_STUDY TEXT_
□ □ □
Steel mill transaction figures compiled for the Raw Material Data Aggregation Service (RMDAS) by Pittsburgh-based MSA Inc. instead reveal a gentle, slightly downward slope to start 2024 as mills were not able to obtain the discounts for which they had hoped.

In the domestic market from Dec. 21, 2023, to Jan. 19, the average value of No. 1 heavy melting steel (HMS) in the U.S. fell by just $1 per ton. The other major obsolete grade publicly tracked by RMDAS—No. 2 shredded scrap—fell by just $6 per ton nationally in that same time frame.

The biggest discount mills were able to obtain was for the No. 1 busheling prompt scrap grade, which fell by $14 per ton in value from late December of last year to mid-January of this year, according to the RMDAS data.

Reporting by Davis Index earlier this month indicates overseas buyers in nations including Turkey and Mexico had a steady presence in the market in January, supporting the price for obsolete grades like HMS and shred typically sought by overseas mills.

Domestic mills paid to stay in the market for those grades in January, judging by regional data also provided by RMDAS. The value of No. 1 HMS in the RMDAS South region demonstrated no change in January, and the grade actually gained $2 in value this month in the Midwest.

Those two regions account for approximately 89 percent of steel output in the U.S., in an approximate match with the southern, Great Lakes and Midwest regional production figures gathered by the Washington-based American Iron and Steel Institute (AISI) in a recent weekly statistical breakdown.

AISI’s statistics for the second week in January also indicate the steel sector in the U.S. is maintaining relative stability this month.

According to the association, in the week ending Jan. 13, domestic output of 1.699 million tons was down 0.5 percent from the previous week, when slightly more than 1.7 million tons of steel were made.
□ □ □
_REQUIREMENT A_
In the scrap steel pricing report, by how much did the national value of No. 2 shredded scrap fall from Dec. 21, 2023, to Jan. 19?
_REQUIREMENT B_
Write a continuation of the scrap steel pricing report, picking up after its final sentence.

_AVAILABLE DATA_
□ □ □
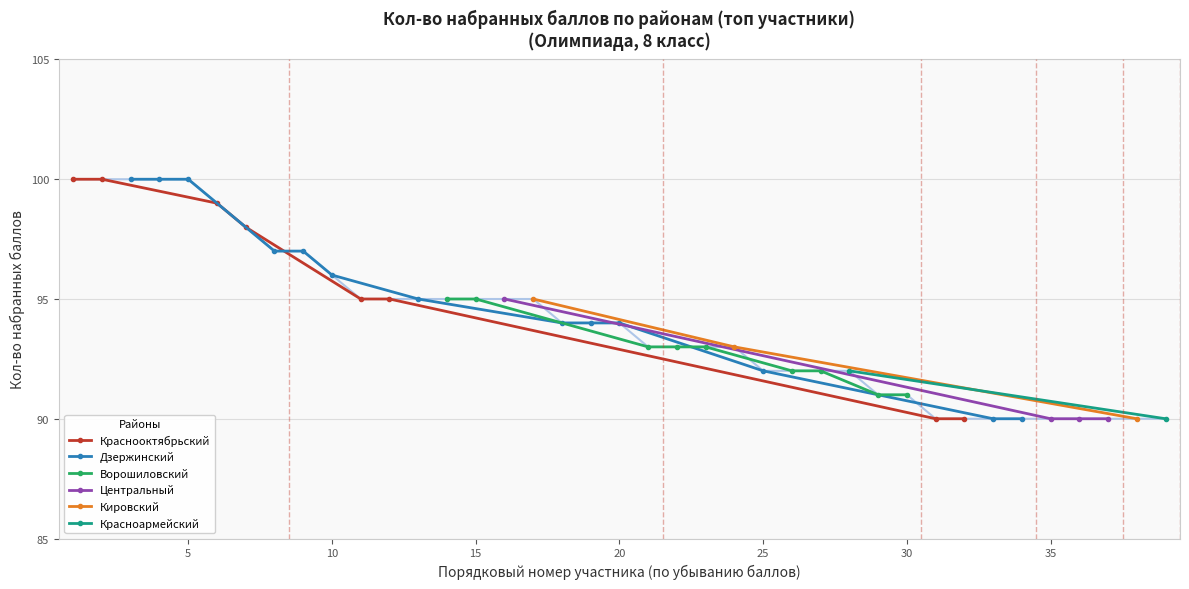

How many values in the Краснооктябрьский series are below 98?

4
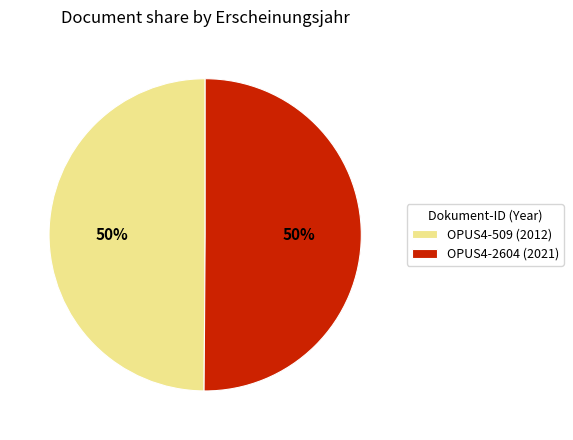

Approximately how many times larger is the value at OPUS4-2604 compared to OPUS4-509?

1.0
□ □ □
_RESPONSE BOX A_
It fell by $6 per ton.

_RESPONSE BOX B_
The most recent weekly total is up by 0.1 percent from the comparable week one year earlier, and mills currently are operating at a 76.5 percent capability utilization (capacity) rate.

Potentially playing a role in helping to support ferrous prices by the second week in January were supply concerns tied to hazardous winter driving conditions predicted and then experienced in several parts of the U.S.

Going forward, scrap processors likely will be watching closely to see what presence overseas buyers will have in the market as the February domestic mill buying calendar draws nearer.

At the conclusion of the third week of this month, Davis Index was characterizing Turkish ferrous import prices as “flat,” though adding the market seems to have “paused” while sellers and buyers try to close a perceived gap in scrap’s current value.

Nonetheless, the news service also refers to “vigorous buying” by Turkish mills at some U.S. East Coast ports and in Houston.

Contrary to most of the last three years, Indian buying appears to be more subdued, according to Davis Index, which still refers to a steady flow of Indian and Bangladeshi interest in containerized ferrous scrap from the U.S. despite “lackluster" domestic rebar and semifinished steel sales in India.